■ **Travail demandé**
Recopiez le passage de l'extrait sur la saison à la télévision, depuis « De même, on » jusqu'à « et Marie-Josée Neuville. » inclus.

■ **Extrait du texte**
----------------

Soyons justes : il faut également retenir de cette saison de fort beaux moments télévisuels, comme le premier concert du pianiste argentin Miguel Angel Estrella sur FR3, le 1er mars quelques mois après sa libération des geôles uruguayennes où il a été détenu plusieurs années.
Les téléspectateurs se sont encore passionnés pour un feuilleton signé Georges Coulonges sur le thème d'un CES et de sa jeune assistante sociale, surnommée amicalement Pause-Café par les potaches. Véronique Jeannot est devenue aussi populaire que naguère Janique aimée ou Cecilia, médecin de campagne.
De même, on retiendra la luxuriante adaptation que Maurice Cazeneuve a tiré du roman de Zola, Nana, ainsi que les traits de sa capiteuse interprète, Véronique Genest. Enfin, il faut aussi retenir la magnifique dramatique en trois épisodes que Gérard Herzog a réalisée à partir de son roman La voie Jackson et diffusée sur TF1 trois soirs de suite, les 25, 26 et 27 mars. Épopée de haute montagne, de neige et de rochers, d'amitié et de courage, La voie Jackson a fait découvrir à de nombreux spectateurs la folle grandeur de l'alpinisme à travers le talent d'excellents comédiens : Guy Marchand, Sami Frey et Marie-Josée Neuville.

----------------

(Entrées du jeu de données)
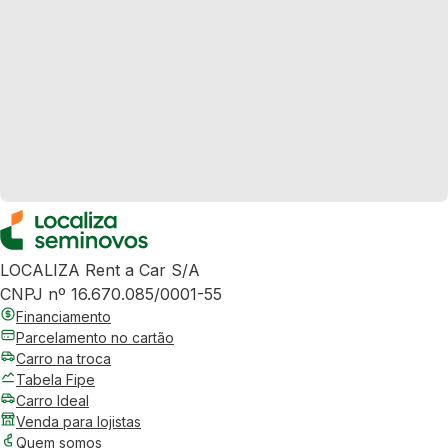
LOCALIZA Rent a Car S/A
CNPJ nº 16.670.085/0001-55
Financiamento
Parcelamento no cartão
Carro na troca
Tabela Fipe
Carro Ideal
Venda para lojistas
Quem somos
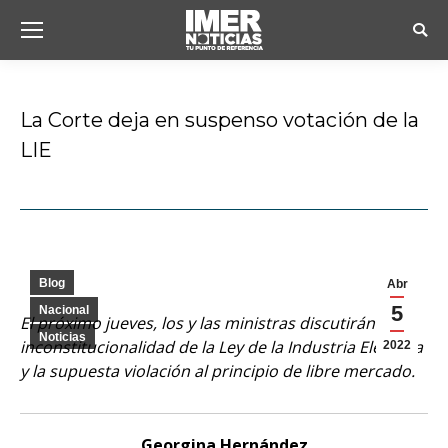
Busc
La Corte deja en suspenso votación de la
LIE
Estás aquí:
Blog
Abr
5
Nacional
El próximo jueves, los y las ministras discutirán la
Noticias
inconstitucionalidad de la Ley de la Industria Eléctrica
2022
y la supuesta violación al principio de libre mercado.
Georgina Hernández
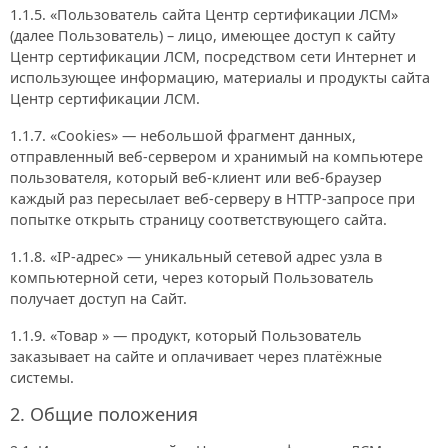
1.1.5. «Пользователь сайта Центр сертификации ЛСМ»
(далее Пользователь) – лицо, имеющее доступ к сайту
Центр сертификации ЛСМ, посредством сети Интернет и
использующее информацию, материалы и продукты сайта
Центр сертификации ЛСМ.
1.1.7. «Cookies» — небольшой фрагмент данных,
отправленный веб-сервером и хранимый на компьютере
пользователя, который веб-клиент или веб-браузер
каждый раз пересылает веб-серверу в HTTP-запросе при
попытке открыть страницу соответствующего сайта.
1.1.8. «IP-адрес» — уникальный сетевой адрес узла в
компьютерной сети, через который Пользователь
получает доступ на Сайт.
1.1.9. «Товар » — продукт, который Пользователь
заказывает на сайте и оплачивает через платёжные
системы.
2. Общие положения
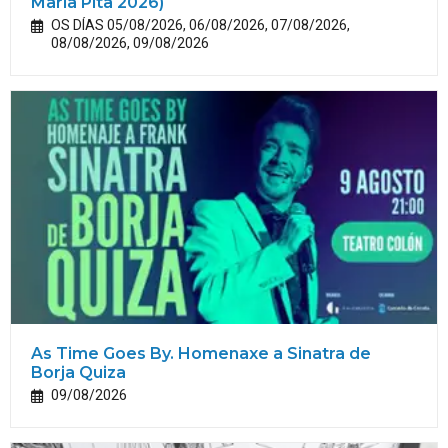
María
Pita
2026)
OS DÍAS 05/08/2026, 06/08/2026, 07/08/2026,
08/08/2026, 09/08/2026
As Time Goes By. Homenaxe a Sinatra de
Borja Quiza
09/08/2026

----------------

■ **Résultat obtenu**
De même, on retiendra la luxuriante adaptation que Maurice Cazeneuve a tiré du roman de Zola, Nana, ainsi que les traits de sa capiteuse interprète, Véronique Genest. Enfin, il faut aussi retenir la magnifique dramatique en trois épisodes que Gérard Herzog a réalisée à partir de son roman La voie Jackson et diffusée sur TF1 trois soirs de suite, les 25, 26 et 27 mars. Épopée de haute montagne, de neige et de rochers, d'amitié et de courage, La voie Jackson a fait découvrir à de nombreux spectateurs la folle grandeur de l'alpinisme à travers le talent d'excellents comédiens : Guy Marchand, Sami Frey et Marie-Josée Neuville.